> **Work order**:
Check each line of the data for "Group", and copy the ones that have it.
--- Materials provided ---
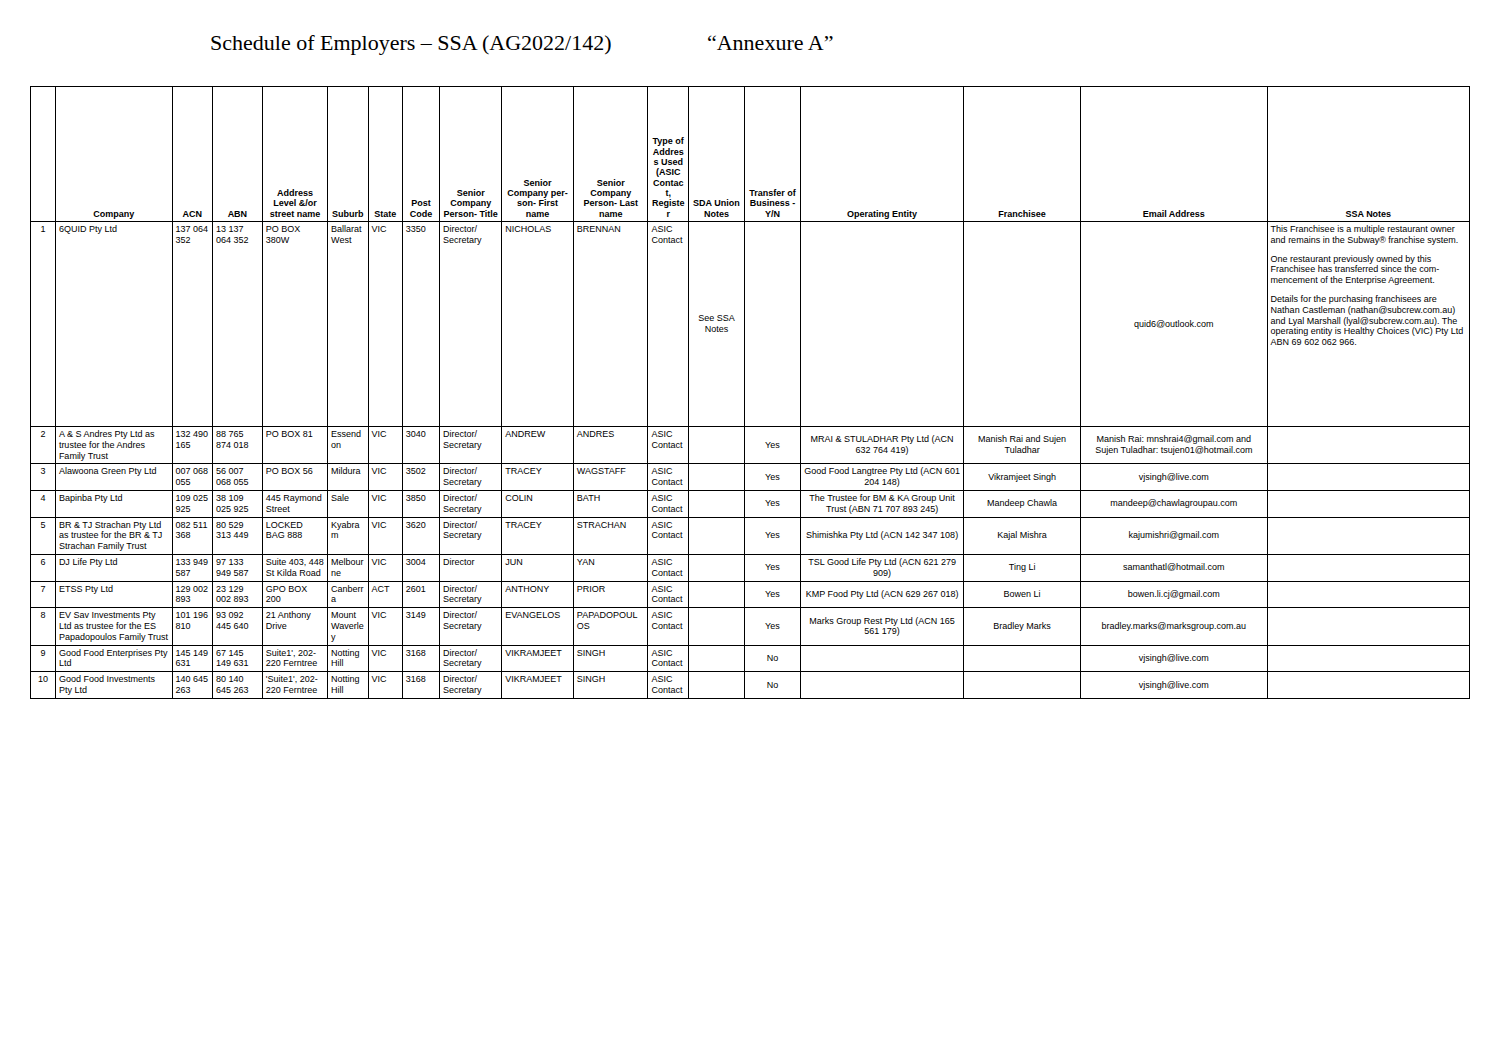Schedule of Employers – SSA (AG2022/142) “Annexure A”
| | Company | ACN | ABN | Address Level &/or street name | Suburb | State | Post Code | Senior Company Person- Title | Senior Company person- First name | Senior Company Person- Last name | Type of Address Used (ASIC Contact, Register | SDA Union Notes | Transfer of Business - Y/N | Operating Entity | Franchisee | Email Address | SSA Notes |
| --- | --- | --- | --- | --- | --- | --- | --- | --- | --- | --- | --- | --- | --- | --- | --- | --- | --- |
| 1 | 6QUID Pty Ltd | 137 064 352 | 13 137 064 352 | PO BOX 380W | Ballarat West | VIC | 3350 | Director/ Secretary | NICHOLAS | BRENNAN | ASIC Contact | See SSA Notes | | | | quid6@outlook.com | This Franchisee is a multiple restaurant owner and remains in the Subway® franchise system. One restaurant previously owned by this Franchisee has transferred since the commencement of the Enterprise Agreement. Details for the purchasing franchisees are Nathan Castleman (nathan@subcrew.com.au) and Lyal Marshall (lyal@subcrew.com.au). The operating entity is Healthy Choices (VIC) Pty Ltd ABN 69 602 062 966. |
| 2 | A & S Andres Pty Ltd as trustee for the Andres Family Trust | 132 490 165 | 88 765 874 018 | PO BOX 81 | Essendon | VIC | 3040 | Director/ Secretary | ANDREW | ANDRES | ASIC Contact | | Yes | MRAI & STULADHAR Pty Ltd (ACN 632 764 419) | Manish Rai and Sujen Tuladhar | Manish Rai: mnshrai4@gmail.com and Sujen Tuladhar: tsujen01@hotmail.com | |
| 3 | Alawoona Green Pty Ltd | 007 068 055 | 56 007 068 055 | PO BOX 56 | Mildura | VIC | 3502 | Director/ Secretary | TRACEY | WAGSTAFF | ASIC Contact | | Yes | Good Food Langtree Pty Ltd (ACN 601 204 148) | Vikramjeet Singh | vjsingh@live.com | |
| 4 | Bapinba Pty Ltd | 109 025 925 | 38 109 025 925 | 445 Raymond Street | Sale | VIC | 3850 | Director/ Secretary | COLIN | BATH | ASIC Contact | | Yes | The Trustee for BM & KA Group Unit Trust (ABN 71 707 893 245) | Mandeep Chawla | mandeep@chawlagroupau.com | |
| 5 | BR & TJ Strachan Pty Ltd as trustee for the BR & TJ Strachan Family Trust | 082 511 368 | 80 529 313 449 | LOCKED BAG 888 | Kyabram | VIC | 3620 | Director/ Secretary | TRACEY | STRACHAN | ASIC Contact | | Yes | Shimishka Pty Ltd (ACN 142 347 108) | Kajal Mishra | kajumishri@gmail.com | |
| 6 | DJ Life Pty Ltd | 133 949 587 | 97 133 949 587 | Suite 403, 448 St Kilda Road | Melbourne | VIC | 3004 | Director | JUN | YAN | ASIC Contact | | Yes | TSL Good Life Pty Ltd (ACN 621 279 909) | Ting Li | samanthatl@hotmail.com | |
| 7 | ETSS Pty Ltd | 129 002 893 | 23 129 002 893 | GPO BOX 200 | Canberra | ACT | 2601 | Director/ Secretary | ANTHONY | PRIOR | ASIC Contact | | Yes | KMP Food Pty Ltd (ACN 629 267 018) | Bowen Li | bowen.li.cj@gmail.com | |
| 8 | EV Sav Investments Pty Ltd as trustee for the ES Papadopoulos Family Trust | 101 196 810 | 93 092 445 640 | 21 Anthony Drive | Mount Waverley | VIC | 3149 | Director/ Secretary | EVANGELOS | PAPADOPOULOS | ASIC Contact | | Yes | Marks Group Rest Pty Ltd (ACN 165 561 179) | Bradley Marks | bradley.marks@marksgroup.com.au | |
| 9 | Good Food Enterprises Pty Ltd | 145 149 631 | 67 145 149 631 | Suite1', 202-220 Ferntree | Notting Hill | VIC | 3168 | Director/ Secretary | VIKRAMJEET | SINGH | ASIC Contact | | No | | | vjsingh@live.com | |
| 10 | Good Food Investments Pty Ltd | 140 645 263 | 80 140 645 263 | 'Suite1', 202-220 Ferntree | Notting Hill | VIC | 3168 | Director/ Secretary | VIKRAMJEET | SINGH | ASIC Contact | | No | | | vjsingh@live.com | |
---
> **The answer**:
| 4 | Bapinba Pty Ltd | 109 025 925 | 38 109 025 925 | 445 Raymond Street | Sale | VIC | 3850 | Director/ Secretary | COLIN | BATH | ASIC Contact | | Yes | The Trustee for BM & KA Group Unit Trust (ABN 71 707 893 245) | Mandeep Chawla | mandeep@chawlagroupau.com | |
| 8 | EV Sav Investments Pty Ltd as trustee for the ES Papadopoulos Family Trust | 101 196 810 | 93 092 445 640 | 21 Anthony Drive | Mount Waverley | VIC | 3149 | Director/ Secretary | EVANGELOS | PAPADOPOULOS | ASIC Contact | | Yes | Marks Group Rest Pty Ltd (ACN 165 561 179) | Bradley Marks | bradley.marks@marksgroup.com.au | |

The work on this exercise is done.